Non-Perturbative Electron Dynamics: Making TDDFT as Reliable as it is in the Response Regime

Time-dependent density functional theory (TDDFT) is ubiquitous in calculations of electronic spectra and dynamics but, with the commonly-used adiabatic approximation, is not always reliable. Going beyond the adiabatic approximation has proven challenging, especially in the non-perturbative regime, while there has been some progress in the response regime for particular cases where non-adiabaticity is important (e.g. double-excitations, relaxation/viscosity). Here, we show that an in-principle exact reformulation of TDDFT exists, requiring exchange-correlation functionals only from ground-state, linear, and quadratic response regimes, in which fully non-perturbative electron dynamics can be captured.
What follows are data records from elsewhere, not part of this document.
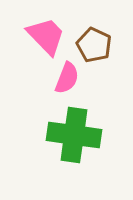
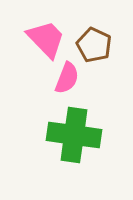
pink trapezoid: moved 3 px down
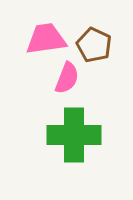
pink trapezoid: rotated 54 degrees counterclockwise
green cross: rotated 8 degrees counterclockwise
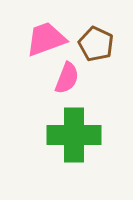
pink trapezoid: rotated 12 degrees counterclockwise
brown pentagon: moved 2 px right, 1 px up
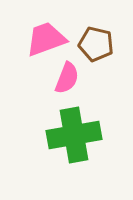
brown pentagon: rotated 12 degrees counterclockwise
green cross: rotated 10 degrees counterclockwise
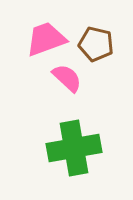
pink semicircle: rotated 68 degrees counterclockwise
green cross: moved 13 px down
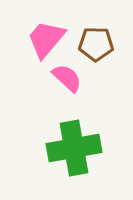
pink trapezoid: rotated 30 degrees counterclockwise
brown pentagon: rotated 12 degrees counterclockwise
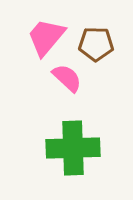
pink trapezoid: moved 2 px up
green cross: moved 1 px left; rotated 8 degrees clockwise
Because the functional is evaluated in a domain closer to the one in which adiabatic approximations are derived, the results in this response-reformulated TDDFT (RR-TDDFT) are far more accurate than those obtained from time-dependent Kohn-Sham equations using the same functional approximation. We show that phenomena like Rabi oscillations and dipole-switching, long thought to be out of reach for TDDFT, can be accurately captured in RR-TDDFT, and that it resolves unphysical instabilities that had previously been a puzzle to interpret. Further, RR-TDDFT enables exchange-correlation functional developments in the response regime beyond the adiabatic approximation, which have so far been more successful than those in the non-linear regime, to be exploited for non-perturbative dynamics, thus significantly broadening their range of applications, and we show that dressed TDDFT for double-excitations can now be used to describe fully non-perturbative dynamics that access states of double-excitation character.